- **Work order**:
Go through the entries below line by line and count those containing "side"; the answer is that count alone.

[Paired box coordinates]
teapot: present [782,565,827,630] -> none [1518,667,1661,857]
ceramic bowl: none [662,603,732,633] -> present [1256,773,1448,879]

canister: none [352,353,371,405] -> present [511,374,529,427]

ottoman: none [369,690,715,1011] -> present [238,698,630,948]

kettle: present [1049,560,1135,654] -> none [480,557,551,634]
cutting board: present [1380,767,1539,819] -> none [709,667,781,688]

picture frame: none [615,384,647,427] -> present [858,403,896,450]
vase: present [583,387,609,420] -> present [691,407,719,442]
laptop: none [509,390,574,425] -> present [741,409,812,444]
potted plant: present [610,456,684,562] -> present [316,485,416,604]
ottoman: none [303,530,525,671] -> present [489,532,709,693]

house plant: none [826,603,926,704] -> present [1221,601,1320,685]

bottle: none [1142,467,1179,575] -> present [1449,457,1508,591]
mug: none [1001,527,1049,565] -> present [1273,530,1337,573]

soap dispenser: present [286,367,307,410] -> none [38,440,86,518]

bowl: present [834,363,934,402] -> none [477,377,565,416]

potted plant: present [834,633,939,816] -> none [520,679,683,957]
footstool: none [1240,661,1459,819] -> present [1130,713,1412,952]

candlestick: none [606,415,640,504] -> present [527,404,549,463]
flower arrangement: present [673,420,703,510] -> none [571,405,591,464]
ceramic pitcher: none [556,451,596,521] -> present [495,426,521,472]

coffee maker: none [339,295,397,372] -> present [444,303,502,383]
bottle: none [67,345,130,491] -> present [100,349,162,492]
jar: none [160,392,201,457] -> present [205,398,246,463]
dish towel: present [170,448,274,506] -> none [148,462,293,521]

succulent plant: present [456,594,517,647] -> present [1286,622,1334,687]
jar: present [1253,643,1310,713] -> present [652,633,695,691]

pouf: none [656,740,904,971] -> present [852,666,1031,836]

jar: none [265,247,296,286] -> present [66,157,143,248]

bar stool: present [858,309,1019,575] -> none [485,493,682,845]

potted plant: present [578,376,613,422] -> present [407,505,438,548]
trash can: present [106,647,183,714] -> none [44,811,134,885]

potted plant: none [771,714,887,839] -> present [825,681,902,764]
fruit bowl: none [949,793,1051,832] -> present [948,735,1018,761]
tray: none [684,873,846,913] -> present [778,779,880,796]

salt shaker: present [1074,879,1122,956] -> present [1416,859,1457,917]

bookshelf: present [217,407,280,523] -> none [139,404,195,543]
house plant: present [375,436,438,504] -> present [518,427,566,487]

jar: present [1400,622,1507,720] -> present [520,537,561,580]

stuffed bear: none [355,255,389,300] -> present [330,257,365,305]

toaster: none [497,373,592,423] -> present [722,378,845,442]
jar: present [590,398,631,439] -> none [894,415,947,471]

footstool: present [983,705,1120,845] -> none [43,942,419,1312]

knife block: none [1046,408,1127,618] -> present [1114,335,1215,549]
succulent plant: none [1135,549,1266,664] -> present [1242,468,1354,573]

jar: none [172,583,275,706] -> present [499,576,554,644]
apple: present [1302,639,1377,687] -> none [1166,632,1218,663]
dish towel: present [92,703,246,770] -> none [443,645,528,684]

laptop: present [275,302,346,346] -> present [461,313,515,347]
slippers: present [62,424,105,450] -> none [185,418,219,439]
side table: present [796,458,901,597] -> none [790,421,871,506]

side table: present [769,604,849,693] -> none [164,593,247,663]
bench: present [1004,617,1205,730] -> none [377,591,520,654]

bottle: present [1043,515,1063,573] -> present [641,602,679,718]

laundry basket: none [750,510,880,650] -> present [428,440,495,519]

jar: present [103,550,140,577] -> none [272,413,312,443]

- **Result of the task**:
2